## Text passage
-- Opening Marker --

ENLIGHTENING LEGISLATORS
The state of Washington is taking Shonkoff's work and similar research by others
very seriously. In 2005, the Bill & Melinda Gates Foundation, headquartered
in Seattle, announced that it would make $90 million in grants available
over 10 years to improve early learning in the state. In July of 2006,
the state announced its "Thrive by Five" initiative, a public-private
partnership co-chaired by Governor Christine Gregoire and Bill Gates,
Sr., that will enhance early learning and parent education programs.
The announcement
came on the heels of the creation of a new cabinet-level Department of
Early Learning.
State Representative Ruth Kagi, a board member of "Thrive by Five," recalls Shonkoff's address last year to the National Council of State Legislatures on the importance of early childhood development.
"There were conservative legislators at the conference who have opposed early learning legislation for years. One key legislator changed her entire view of early learning and the importance of the legislature acting," remembers Kagi. "Jack put all the pieces together--how early brain formation becomes the foundation for the rest of the learning years; the importance of relationships between adults and children; the terrible impact of abuse and neglect on brain development; and how all these factors affect success in school."
"Jack is invaluable to policy makers," Kagi says. "He can explain the research and how to apply it."

-- Closing Marker --

## Information
-- Opening Marker --

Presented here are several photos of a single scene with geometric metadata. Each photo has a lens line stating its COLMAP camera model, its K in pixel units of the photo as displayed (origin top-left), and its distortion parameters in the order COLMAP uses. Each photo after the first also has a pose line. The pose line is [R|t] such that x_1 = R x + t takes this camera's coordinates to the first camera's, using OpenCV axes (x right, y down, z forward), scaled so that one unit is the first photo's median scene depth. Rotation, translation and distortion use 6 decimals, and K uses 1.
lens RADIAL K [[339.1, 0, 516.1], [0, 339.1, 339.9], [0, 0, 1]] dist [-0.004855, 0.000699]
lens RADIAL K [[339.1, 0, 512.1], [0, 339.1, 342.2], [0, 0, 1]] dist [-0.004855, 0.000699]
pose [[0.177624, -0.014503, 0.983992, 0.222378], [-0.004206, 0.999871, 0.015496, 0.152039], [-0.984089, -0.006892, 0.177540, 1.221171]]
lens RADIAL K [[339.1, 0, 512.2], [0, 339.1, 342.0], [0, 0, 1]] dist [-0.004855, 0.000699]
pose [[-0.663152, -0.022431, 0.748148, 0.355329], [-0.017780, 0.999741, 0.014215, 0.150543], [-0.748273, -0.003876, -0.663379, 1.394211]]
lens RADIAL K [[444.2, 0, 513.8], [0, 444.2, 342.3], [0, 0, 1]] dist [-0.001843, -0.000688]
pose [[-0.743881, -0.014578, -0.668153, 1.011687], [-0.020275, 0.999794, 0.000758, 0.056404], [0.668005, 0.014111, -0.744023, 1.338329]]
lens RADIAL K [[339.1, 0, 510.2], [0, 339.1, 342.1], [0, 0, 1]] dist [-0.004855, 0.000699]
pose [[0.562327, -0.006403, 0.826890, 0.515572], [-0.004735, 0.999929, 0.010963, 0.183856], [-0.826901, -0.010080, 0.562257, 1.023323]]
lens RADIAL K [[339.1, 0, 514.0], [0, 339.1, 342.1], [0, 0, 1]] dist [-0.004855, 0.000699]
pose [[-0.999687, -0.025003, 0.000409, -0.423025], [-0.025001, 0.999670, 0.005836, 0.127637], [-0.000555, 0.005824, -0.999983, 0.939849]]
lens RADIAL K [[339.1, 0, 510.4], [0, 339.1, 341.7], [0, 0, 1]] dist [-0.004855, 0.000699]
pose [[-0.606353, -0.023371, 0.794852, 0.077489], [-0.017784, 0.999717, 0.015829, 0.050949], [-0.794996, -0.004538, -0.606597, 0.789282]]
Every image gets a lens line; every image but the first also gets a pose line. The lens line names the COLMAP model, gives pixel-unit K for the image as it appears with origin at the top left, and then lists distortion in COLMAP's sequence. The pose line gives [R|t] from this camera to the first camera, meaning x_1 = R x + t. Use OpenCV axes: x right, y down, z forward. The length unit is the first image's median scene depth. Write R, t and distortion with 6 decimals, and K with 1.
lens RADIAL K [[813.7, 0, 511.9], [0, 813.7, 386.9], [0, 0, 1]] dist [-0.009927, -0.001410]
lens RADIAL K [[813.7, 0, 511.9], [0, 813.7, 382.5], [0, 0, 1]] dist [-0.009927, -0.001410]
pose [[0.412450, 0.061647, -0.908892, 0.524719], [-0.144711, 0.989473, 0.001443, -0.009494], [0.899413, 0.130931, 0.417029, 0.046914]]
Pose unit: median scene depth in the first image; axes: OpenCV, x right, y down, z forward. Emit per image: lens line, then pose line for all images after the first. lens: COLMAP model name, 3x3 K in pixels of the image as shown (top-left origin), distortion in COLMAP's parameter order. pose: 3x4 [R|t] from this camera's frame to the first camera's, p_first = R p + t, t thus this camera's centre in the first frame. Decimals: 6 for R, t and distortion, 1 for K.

-- Closing Marker --

## Aim of the exercise
From the passage headed "Enlightening Legislators," reproduce word for word the span between "ENLIGHTENING LEGISLATORS" and "Early Learning.", inclusive.

## Solved problem
ENLIGHTENING LEGISLATORS
The state of Washington is taking Shonkoff's work and similar research by others
very seriously. In 2005, the Bill & Melinda Gates Foundation, headquartered
in Seattle, announced that it would make $90 million in grants available
over 10 years to improve early learning in the state. In July of 2006,
the state announced its "Thrive by Five" initiative, a public-private
partnership co-chaired by Governor Christine Gregoire and Bill Gates,
Sr., that will enhance early learning and parent education programs.
The announcement
came on the heels of the creation of a new cabinet-level Department of
Early Learning.